There are many different minorities in Champasak. They have their own language, cultures and life styles.

Champasak lush, fertile land encouraged rice cultivation. Within its proximity, there are still various Mon-Khmer ethnic groups including the Laven. Worldtravel4indians.com provides information on Tours to Champasak and different tours around Laos.

The beautiful Nang Pao ruled over Champasak in the mid-17th century. But it's lonely at the top

and the
queen found comfort in the arms of a prince from a neighbouring kingdom.

Alas, for the lady's pennyroyal was ineffective, and Nang Pao fell pregnant.

A great scandal ensued and, though the queen remained in power and was succeeded by her illegitimate daughter, Nang Peng, the unhappy Nang Pao decreed that all unmarried mothers in the kingdom must sacrifice a buffalo for their sins.
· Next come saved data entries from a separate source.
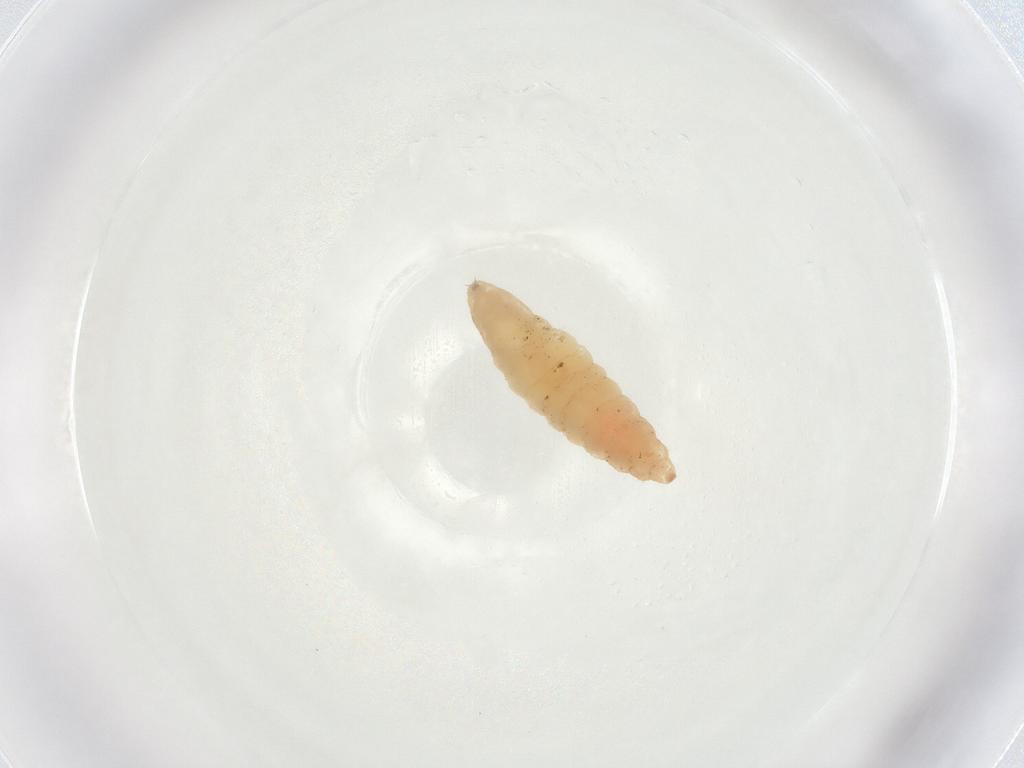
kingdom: Animalia
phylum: Arthropoda
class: Insecta
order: Diptera
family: Cecidomyiidae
The practice survived in some local communities until the 1980s, the unfortunate women being known as 'Nang Pao's Daughters.

Though the Kingdom of Champasak prospered for a while after the final dissolution of Lane Xang, at the beginning the 18th century, its fortunes faltered quickly and it was reduced to a vassal state of Siam before the century had passed.

For its part in Chao Anou's abortive attempt to win freedom from the Siamese for the Lao kingdoms, Champasak lost all of its territory east of the Mekong.

Under French rule the once mighty kingdom became a mere administrative block; its royalty stripped of many of its privileges.

"With an unmarried mother as queen," Prince Boun Oum na Champasak, the last of the kingdom's royal line, once said. "Everything started so badly that the game was lost before it began."

Boun Oum, who died in French exile in 1980, may have griped about his family's downfall (though he was not a direct descendent of Nang Pao), but it did not stop him from using his remaining royal privileges to loot the nearby Wat Phu.

The magnificent Angkorian temple complex was recently made a UNESCO heritage site and is considered one of the finest Angkor-inspired edifices outside of Cambodia.